Maior estudo genômico do país revela que alterações hereditárias podem antecipar o risco de câncer e mudar completamente o tratamento e a prevenção

Pesquisa com pacientes do SUS mostra que o DNA pode esconder sinais de câncer antes mesmo do diagnóstico e acende alerta para famílias inteiras (Foto: Agência Brasil)

Pesquisa com pacientes do SUS mostra que o DNA pode esconder sinais de câncer antes mesmo do diagnóstico e acende alerta para famílias inteiras (Foto: Agência Brasil)

O câncer pode não começar onde muita gente imagina. Ele pode estar escondido no DNA, silencioso, atravessando gerações sem dar sinais. Agora, um estudo brasileiro levanta uma dúvida inquietante: e se fosse possível prever parte desses casos antes mesmo do diagnóstico?

Foi essa a pergunta que guiou o maior estudo genômico do câncer já feito no país. A pesquisa analisou pacientes atendidos em hospitais públicos e encontrou um dado que chamou atenção: 1 em cada 10 carregava uma mutação hereditária ligada à doença.

Publicado no periódico científico The Lancet Regional Health – Americas, o trabalho sequenciou o genoma de 275 pacientes com câncer de mama, próstata e intestino. O objetivo era entender como o DNA influencia não só o surgimento, mas também o comportamento da doença.

O que o DNA revelou no maior estudo do Brasil

O levantamento integra o Mapa Genoma Brasil, iniciativa do Ministério da Saúde. O resultado mostra que o câncer pode ter uma assinatura genética familiar, capaz de ser identificada antes mesmo de qualquer sintoma aparecer.

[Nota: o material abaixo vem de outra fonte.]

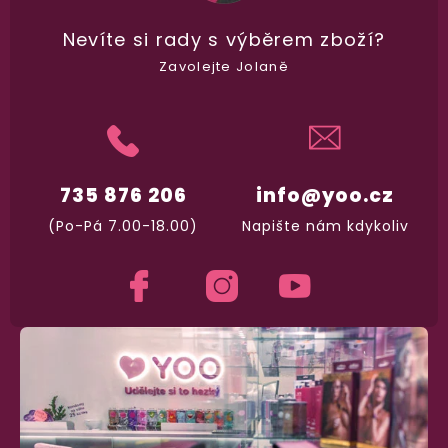
Nevíte si rady
s výběrem zboží?
Zavolejte Jolaně
735 876 206
info@yoo.cz
(Po-Pá 7.00-18.00)
Napište nám kdykoliv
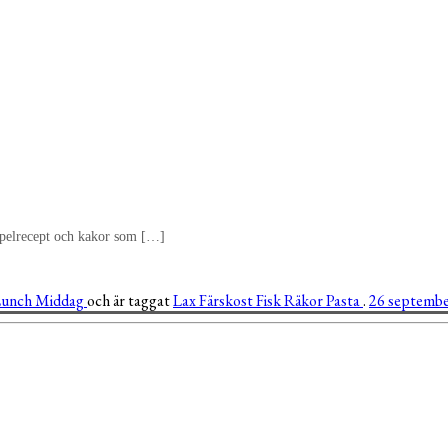
 äppelrecept och kakor som […]
Lunch
Middag
och är taggat
Lax
Färskost
Fisk
Räkor
Pasta
.
26 septembe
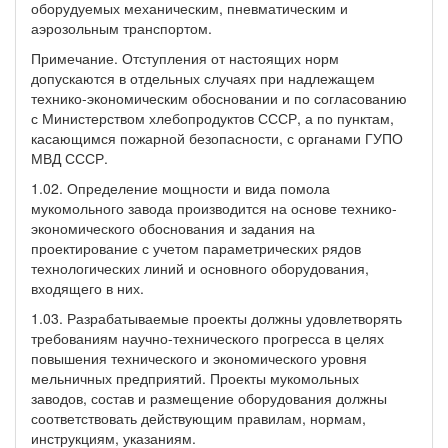
оборудуемых механическим, пневматическим и
аэрозольным транспортом.
Примечание. Отступления от настоящих норм
допускаются в отдельных случаях при надлежащем
технико-экономическим обосновании и по согласованию
с Министерством хлебопродуктов СССР, а по пунктам,
касающимся пожарной безопасности, с органами ГУПО
МВД СССР.
1.02. Определение мощности и вида помола
мукомольного завода производится на основе технико-
экономического обоснования и задания на
проектирование с учетом параметрических рядов
технологических линий и основного оборудования,
входящего в них.
1.03. Разрабатываемые проекты должны удовлетворять
требованиям научно-технического прогресса в целях
повышения технического и экономического уровня
мельничных предприятий. Проекты мукомольных
заводов, состав и размещение оборудования должны
соответствовать действующим правилам, нормам,
инструкциям, указаниям.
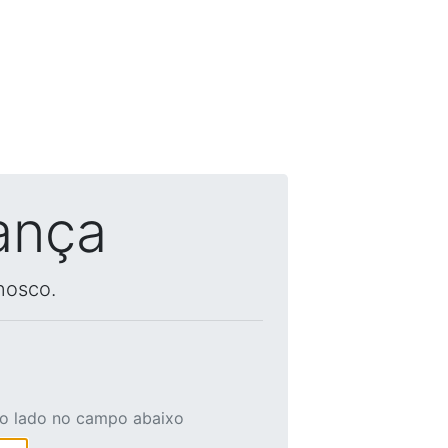
ança
nosco.
ao lado no campo abaixo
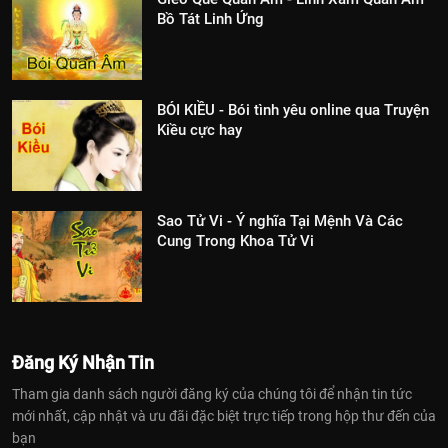
Bồ Tát Linh Ứng
BÓI KIỀU - Bói tình yêu online qua Truyện
Kiều cực hay
Sao Tử Vi - Ý nghĩa Tại Mệnh Và Các
Cung Trong Khoa Tử Vi
Đăng Ký Nhận Tin
Tham gia danh sách người đăng ký của chúng tôi để nhận tin tức
mới nhất, cập nhật và ưu đãi đặc biệt trực tiếp trong hộp thư đến của
bạn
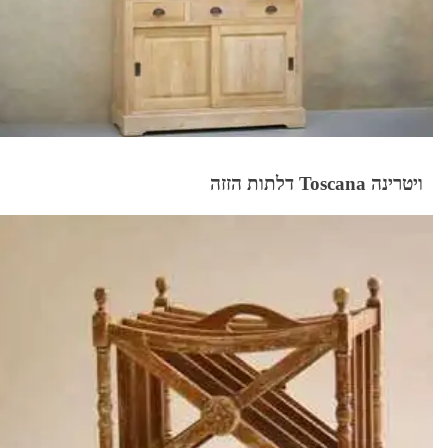
ויטרינה Toscana דלתות הזזה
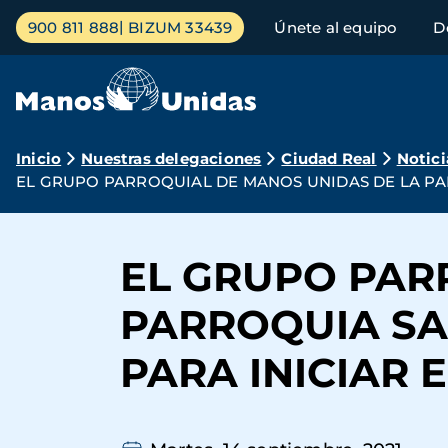
Pasar
Menú
900 811 888
BIZUM 33439
Únete al equipo
D
al
principal
contenido
principal
Ruta
Inicio
Nuestras delegaciones
Ciudad Real
Notici
EL GRUPO PARROQUIAL DE MANOS UNIDAS DE LA PA
de
navegación
EL GRUPO PAR
PARROQUIA SA
PARA INICIAR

“Nem toda mutação muda a droga imediatamente, mas todas mudam alguma coisa — a vigilância, a possibilidade de cirurgia preventiva, o alerta para a família”, explica o urologista e cirurgião oncológico Gustavo Cardoso Guimarães, ao G1.

Quando o risco aparece antes da doença

Em alguns casos, o impacto é imediato. Mutações nos genes BRCA1 e BRCA2, por exemplo, podem abrir caminho para terapias mais direcionadas. Sem esse teste, o médico pode nem saber que o paciente tem acesso a essas opções.

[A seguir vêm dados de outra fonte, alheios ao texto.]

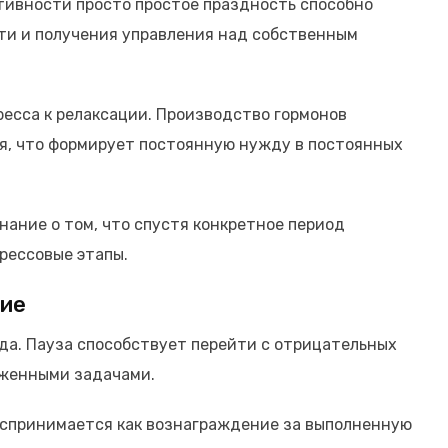
тивности просто простое праздность способно
сти и получения управления над собственным
есса к релаксации. Производство гормонов
я, что формирует постоянную нужду в постоянных
ание о том, что спустя конкретное период
рессовые этапы.
ние
а. Пауза способствует перейти с отрицательных
яженными задачами.
оспринимается как вознаграждение за выполненную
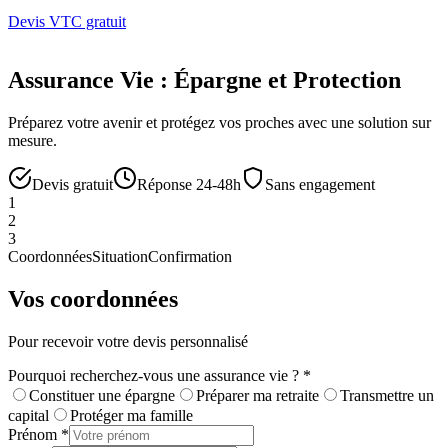
Devis VTC gratuit
Assurance Vie : Épargne et Protection
Préparez votre avenir et protégez vos proches avec une solution sur
mesure.
Devis gratuit
Réponse 24-48h
Sans engagement
1
2
3
Coordonnées
Situation
Confirmation
Vos coordonnées
Pour recevoir votre devis personnalisé
Pourquoi recherchez-vous une assurance vie ?
*
Constituer une épargne
Préparer ma retraite
Transmettre un
capital
Protéger ma famille
Prénom
*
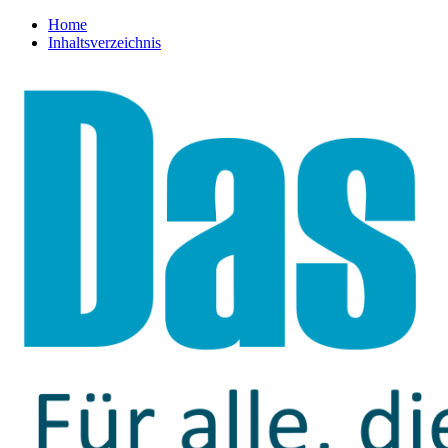
Home
Inhaltsverzeichnis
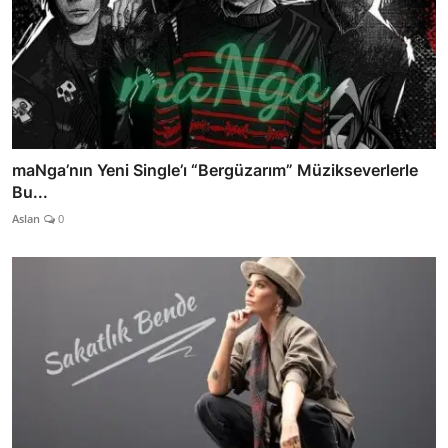
maNga’nın Yeni Single’ı “Bergüzarım” Müzikseverlerle
Bu...
Aslan
0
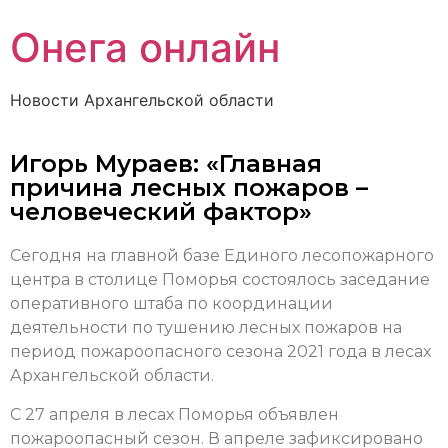
Онега онлайн
Новости Архангельской области
Игорь Мураев: «Главная
причина лесных пожаров –
человеческий фактор»
Сегодня на главной базе Единого лесопожарного
центра в столице Поморья состоялось заседание
оперативного штаба по координации
деятельности по тушению лесных пожаров на
период пожароопасного сезона 2021 года в лесах
Архангельской области.
С 27 апреля в лесах Поморья объявлен
пожароопасный сезон. В апреле зафиксировано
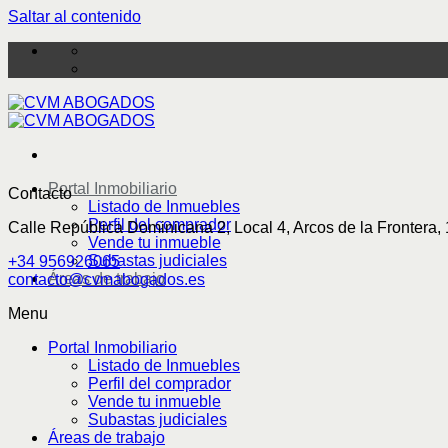
Saltar al contenido
Portal Inmobiliario
Contacto
Listado de Inmuebles
Perfil del comprador
Calle República Dominicana 2, Local 4, Arcos de la Frontera,
Vende tu inmueble
Subastas judiciales
+34 956926065
Áreas de trabajo
contacto@cvmabogados.es
Menu
Portal Inmobiliario
Listado de Inmuebles
Perfil del comprador
Vende tu inmueble
Subastas judiciales
Áreas de trabajo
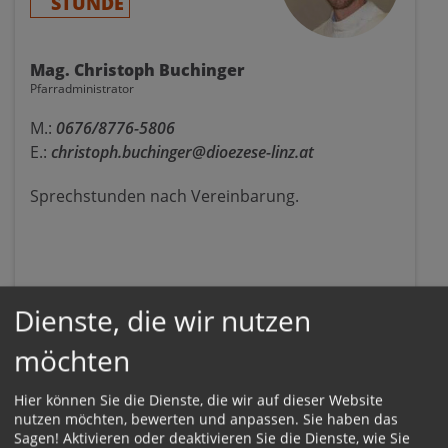
STUNDE
Mag. Christoph Buchinger
Pfarradministrator
M.:
0676/8776-5806
E.:
christoph.buchinger@dioezese-linz.at
Sprechstunden nach Vereinbarung.
Dienste, die wir nutzen
möchten
Pfarrgemeinde Frankenburg
Rieglerstraße 2
Hier können Sie die Dienste, die wir auf dieser Website
4873 Frankenburg
nutzen möchten, bewerten und anpassen. Sie haben das
T.:
07683/8312-0
Sagen! Aktivieren oder deaktivieren Sie die Dienste, wie Sie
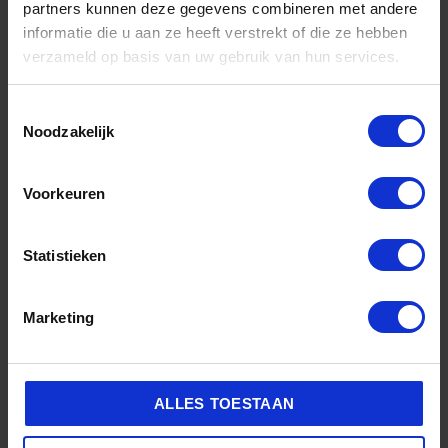
partners kunnen deze gegevens combineren met andere
SUÈDE DRY CLEAN KIT – REINIG
informatie die u aan ze heeft verstrekt of die ze hebben
ZONDER WATER & ZONDER SCHADE
verzameld op basis van uw gebruik van hun services.
Veilig suede onderhouden
Toestemmingsselectie
36,95
29,95
Noodzakelijk
Winkel nu
Voorkeuren
Statistieken
Marketing
OOK GESCHIKT VOOR DE ADIDAS
GAZELLE EN ADIDAS CANVAS
ALLES TOESTAAN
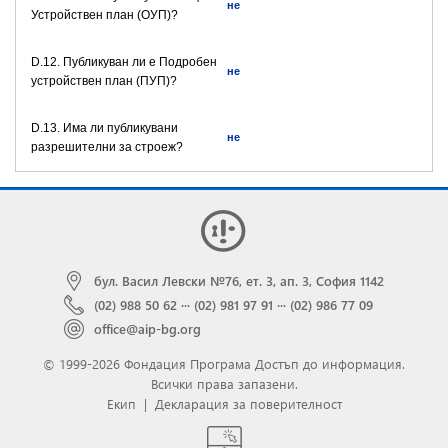
не
Устройствен план (ОУП)?
D.12. Публикуван ли е Подробен
не
устройствен план (ПУП)?
D.13. Има ли публикувани
не
разрешителни за строеж?
бул. Васил Левски №76, ет. 3, ап. 3, София 1142
(02) 988 50 62
···
(02) 981 97 91
···
(02) 986 77 09
office@aip-bg.org
© 1999-2026 Фондация Програма Достъп до информация.
Всички права запазени.
Екип
|
Декларация за поверителност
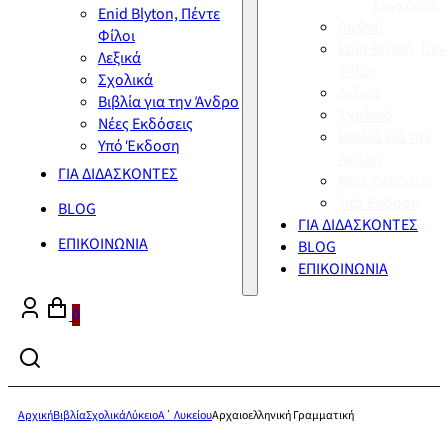
Σύγχρονη
Enid Blyton, Πέντε
Διεθνή
Φίλοι
Enid Blyton, Πέν
Λεξικά
Φίλοι
Σχολικά
Λεξικά
Βιβλία για την Άνδρο
Σχολικά
Νέες Εκδόσεις
Βιβλία για την
Υπό Έκδοση
Άνδρο
ΓΙΑ ΔΙΔΑΣΚΟΝΤΕΣ
Νέες Εκδόσεις
Υπό Έκδοση
BLOG
ΓΙΑ ΔΙΔΑΣΚΟΝΤΕΣ
ΕΠΙΚΟΙΝΩΝΙΑ
BLOG
ΕΠΙΚΟΙΝΩΝΙΑ
0
Αρχική
Βιβλία
Σχολικά
Λύκειο
Α΄ Λυκείου
Αρχαιοελληνική Γραμματική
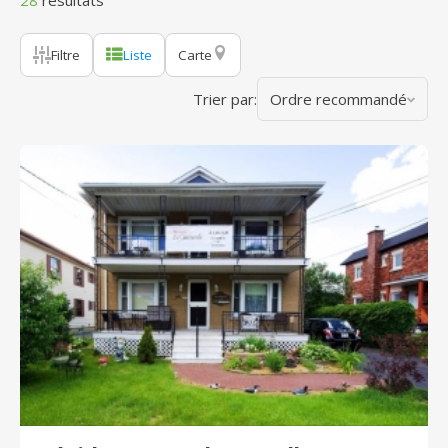
28
résultats
Filtre
Liste
Carte
Trier par:
Ordre recommandé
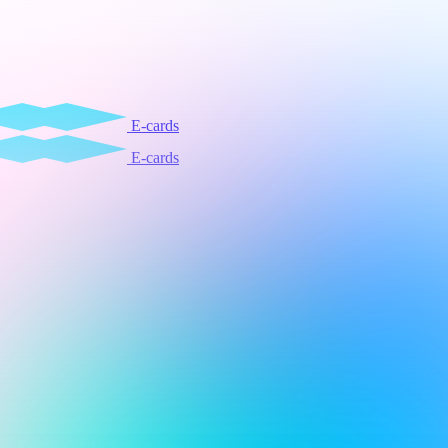
E-cards
E-cards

No câncer de intestino, alterações em genes como MLH1 e MSH6 ajudam a prever resposta à imunoterapia. Isso muda completamente a estratégia, já que o tratamento passa a estimular o próprio sistema imunológico contra o tumor.

O parente que ainda não sabe

O dado mais sensível não está nos pacientes, mas nas famílias. Entre parentes testados após o diagnóstico, quase 40% também carregavam a mesma mutação, mesmo sem sinais da doença. O risco já estava lá, silencioso.

Isso significa que irmãos, filhos e pais podem conviver com uma predisposição sem saber. Em alguns casos, o risco de câncer de mama pode chegar a 85% ao longo da vida, dependendo da mutação identificada.

Uma mutação com assinatura brasileira

Entre os achados, uma variante chamou atenção: a TP53 R337H. Ligada à síndrome de Li-Fraumeni, ela tem alta prevalência no Brasil e pode estar em cerca de 1 a cada 300 pessoas em algumas regiões.

Estudos apontam que essa mutação se espalhou a partir de um ancestral comum há cerca de 300 anos. Isso ajuda a explicar por que o País tem um perfil genético tão particular em relação ao câncer.

Por que o brasil muda a leitura genética

Quase 59% dos participantes se declararam pardos, refletindo a miscigenação brasileira. Isso é importante porque muitas bases genéticas globais ainda são dominadas por populações europeias, o que limita interpretações mais precisas.

Como resultado, algumas mutações aparecem como “incertas” simplesmente por falta de comparação. No Brasil, isso pode atrasar diagnósticos ou esconder riscos reais que ainda não foram totalmente mapeados.

O desafio do SUS

Apesar dos avanços, o acesso ao teste genético ainda é restrito. O país tem menos de 500 geneticistas clínicos para mais de 200 milhões de pessoas, concentrados em grandes centros urbanos.

Por isso, pesquisadores defendem triagem inicial simples, baseada no histórico familiar, para identificar quem realmente precisa do exame. O objetivo é levar o diagnóstico antes do tumor aparecer.

Na prática, o estudo sugere uma mudança de rota. Não se trata apenas de tratar o câncer, mas de encontrar sinais no DNA antes que ele se torne doença. Para muitas famílias, isso pode significar tempo, vigilância e, em alguns casos, prevenção.